L’opinion publique n’a plus de prise sur les hommes politiques. Les citoyens sont choqués mais aussi blasés par ces pratiques intégrées dans une normalité du dysfonctionnement du monde politique. Les affaires sont si nombreuses que l’impunité semble traditionnelle.
Quant aux médias, ils s’en prennent à la justice et à son rôle premier : faire appliquer la loi.
Pour des raisons manifestes, on n’attend pas de Bolloré qu’il défende l’indépendance de la justice et l’intransigeance de l’application des peines…il lui en coûterait !
L’impunité des hommes politiques pose la question de l’égalité entre citoyens et de l’indépendance de la justice en démocratie.
Il me semble que l’article premier de la Déclaration des droits de l’homme et du citoyen est précis :
« Les hommes naissent et demeurent libres et égaux en droits. Les distinctions sociales ne peuvent être fondées que sur l'utilité commune. »

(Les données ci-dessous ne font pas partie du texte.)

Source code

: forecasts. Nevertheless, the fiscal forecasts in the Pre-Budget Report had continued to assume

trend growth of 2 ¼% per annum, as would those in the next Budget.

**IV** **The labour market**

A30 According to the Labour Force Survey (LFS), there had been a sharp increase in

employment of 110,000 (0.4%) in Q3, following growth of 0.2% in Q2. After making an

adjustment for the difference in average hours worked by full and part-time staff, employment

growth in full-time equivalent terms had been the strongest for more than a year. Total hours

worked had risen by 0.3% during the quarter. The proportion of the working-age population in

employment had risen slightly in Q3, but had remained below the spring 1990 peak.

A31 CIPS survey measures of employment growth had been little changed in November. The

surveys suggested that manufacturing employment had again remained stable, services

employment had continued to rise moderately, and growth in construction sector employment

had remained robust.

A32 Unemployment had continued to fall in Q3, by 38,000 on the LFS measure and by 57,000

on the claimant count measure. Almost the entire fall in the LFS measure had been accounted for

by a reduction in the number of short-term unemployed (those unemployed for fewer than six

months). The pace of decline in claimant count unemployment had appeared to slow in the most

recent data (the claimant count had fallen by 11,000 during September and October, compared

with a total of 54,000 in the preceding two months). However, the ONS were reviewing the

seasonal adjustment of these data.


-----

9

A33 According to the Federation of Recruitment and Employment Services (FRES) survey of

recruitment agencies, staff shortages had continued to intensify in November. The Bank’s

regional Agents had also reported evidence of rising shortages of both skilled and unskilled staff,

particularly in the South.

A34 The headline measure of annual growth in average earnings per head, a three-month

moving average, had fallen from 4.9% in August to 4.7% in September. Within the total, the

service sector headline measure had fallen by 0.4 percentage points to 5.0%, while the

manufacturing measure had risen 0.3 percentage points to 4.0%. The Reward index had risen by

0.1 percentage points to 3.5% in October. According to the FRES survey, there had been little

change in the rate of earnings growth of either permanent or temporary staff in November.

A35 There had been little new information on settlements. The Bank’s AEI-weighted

Le texte est lumineux et pourtant les citoyens Français assistent à des tentatives de plus en plus nombreuses du gouvernement Macron pour déstabiliser, orienter, voire contrôler le système judiciaire français et ce n’est certainement pas fondé sur l’utilité commune, mais plutôt sur des arrangements personnels.
Peut-être l’exemple de Trump, qui nomme les juges de la cour suprême, fait-il rêver la macronie et la droite en général, d’un pouvoir absolutiste pour une impunité absolue.
Nos dirigeants adhèrent à la démocratie et à ses valeurs uniquement en période électorale, nous en sommes réduits à ce degré de cynisme et de forfaiture.
L’enjeu de l’exemplarité de nos représentants politiques et la pertinence du mandat révocatoire que proposent les insoumis prennent toute leur dimension dans l'actualité d'une Ve République qui suffoque avant son dernier râle.
La condamnation de Marine Lepen à l’inéligibilité nous informera sur la réalité du contre-pouvoir potentiel de notre justice. Une condamnation à la Dupont-Moretti confirmerait à l’inverse, l’ingérence de l’exécutif et sa main mise sur les procès des « élites ».
La révolution citoyenne par les urnes serait alors notre dernier rempart.